Les signes cliniques associent des calcifications, un prurit et
des douleurs osseuses relevant de deux mécanismes différents:
- Ostéomalacie ou ostéofibrose par baisse de
calcitriol. La biopsie montre une bande de tissu osseux non
minéralisé (grande épaisseur ostéoïde).
- Ostéopathie adynamique par un bas niveau de
remodelage osseux (baisse des ostéoblastes et ostéoclastes).
Histologiquement l'épaisseur ostéoïde est normale ou petite.

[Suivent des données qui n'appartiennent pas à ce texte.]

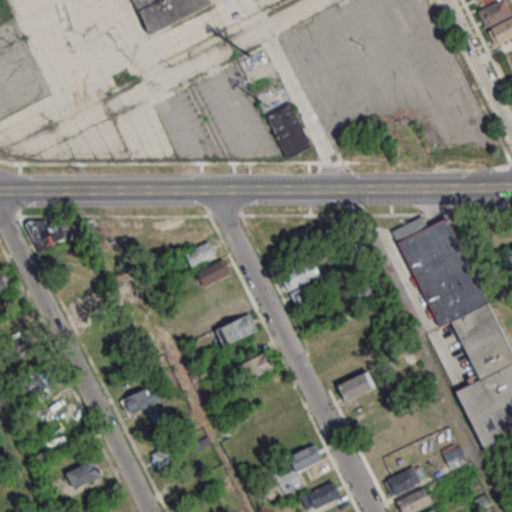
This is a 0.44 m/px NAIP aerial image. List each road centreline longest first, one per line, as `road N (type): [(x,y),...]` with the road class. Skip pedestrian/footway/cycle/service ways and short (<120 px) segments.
road 1 (residential): [(371,511),(209,188)]
road 2 (residential): [(146,511),(0,221)]
road 3 (secondary): [(0,189),(314,190)]
road 4 (residential): [(321,0),(134,92)]
road 5 (residential): [(341,188),(266,28)]
road 6 (secondary): [(341,188),(511,187)]
road 7 (residential): [(511,137),(443,0)]
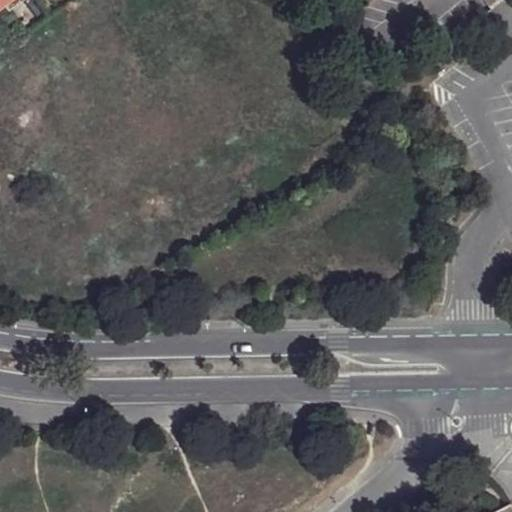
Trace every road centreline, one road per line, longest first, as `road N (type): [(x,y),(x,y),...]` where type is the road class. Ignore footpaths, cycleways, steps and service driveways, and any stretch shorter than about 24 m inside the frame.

Initialement, l'ostéopathie adynamique se rencontrait dans les
intoxications aluminiques chez les patients dialysés chroniques.
À l'heure
actuelle elle s'inscrit dans le cadre d'une
hypoparathyroïdie secondaire iatrogénique (surcharge en calcium ou
vitamine D soit par voie orale ou pendant la dialyse notamment en cas de
dialyse péritonéale continue ambulatoire).

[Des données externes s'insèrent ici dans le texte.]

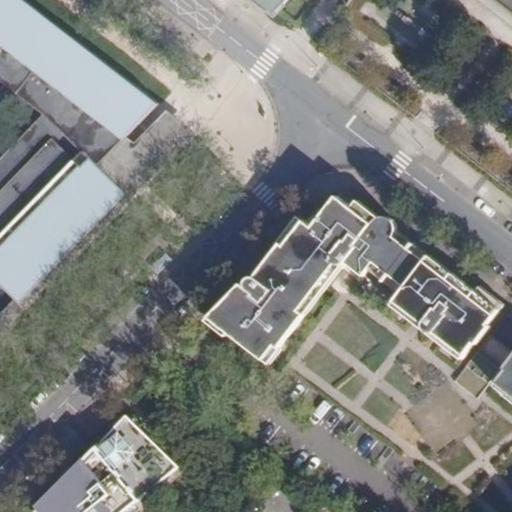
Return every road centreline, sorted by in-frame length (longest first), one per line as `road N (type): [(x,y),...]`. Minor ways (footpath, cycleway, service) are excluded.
road 1 (residential): [(338,118),(0,468)]
road 2 (residential): [(511,252),(338,118)]
road 3 (residential): [(338,118),(181,0)]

Les calcifications ectopiques sont péri-articulaires,
vasculaires (média, intima), cutanées ou sous-cutanées et
oculaires. Leur développement seulement chez certains malades
malgré un profil biologique similaire s'expliquerait par l'augmentation
prolongée du produit phosphore-calcium. Certains suggèrent que de
hautes concentrations de phosphore et de calcium soient une indication à
la parathyroïdectom ie.
Le prurit, attribué à une augmentation de calcium
dans la peau peut être très invalidant et incessant
Les signes biologiques à un stade avancé
associent la calcémie plutôt normale ou basse très rarement
augmentée, une hyperphosphorémie, calcitriol diminué, PTH
et phosphatases alcalines augmentés et insuffisance rénale.

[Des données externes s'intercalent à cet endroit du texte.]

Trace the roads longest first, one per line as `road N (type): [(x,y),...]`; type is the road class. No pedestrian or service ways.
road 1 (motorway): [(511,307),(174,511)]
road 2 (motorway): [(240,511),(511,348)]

Le traitement est principalement médical, il a pour but
de maintenir des concentrations de phosphate et de calcium entre des valeurs
normales pour supprimer la sécrétion de PTH et améliorer
la maladie osseuse préexistante. Ce traitement regroupe un régime
alimentaire pauvre en phosphate (recours au carbonate de calcium qui est
chélateur du phosphore), riche en calcium, et supplémenté
en vitamine D active. Pour 5 à 10 % des patients dialysés au long
cours, le traitement médical est un échec. Dans ces cas, la
parathyroïdectomie subtotale ou la parathyroïdectomie totale avec
auto-greffe d'un moignon parathyroïdien devient nécessaire car 80 %
de ces patients vont améliorer leur symptomatologie osseuse et
prurigineuse. (Drueke . 1998)
II.5.2. Hyperparathyroïdie tertiaire
hyperparathyroïdie secondaire. Cinq pour cent des
patients transplantés rénaux conservent une hypercalcémie
modérée qui est le résultat d'une
hypersécrétion autonome de PTH C'est dans ce cadre que l'on parle
d'HPT III. Beaucoup de ces troubles se normalisent dans les 12 mois
après la transplantation sinon une parathyroïdectomie subtotale ou
une parathyroïdectomie totale plus autotransplantation offrent
d'excellents résultats sur cette hypercalcémie chronique.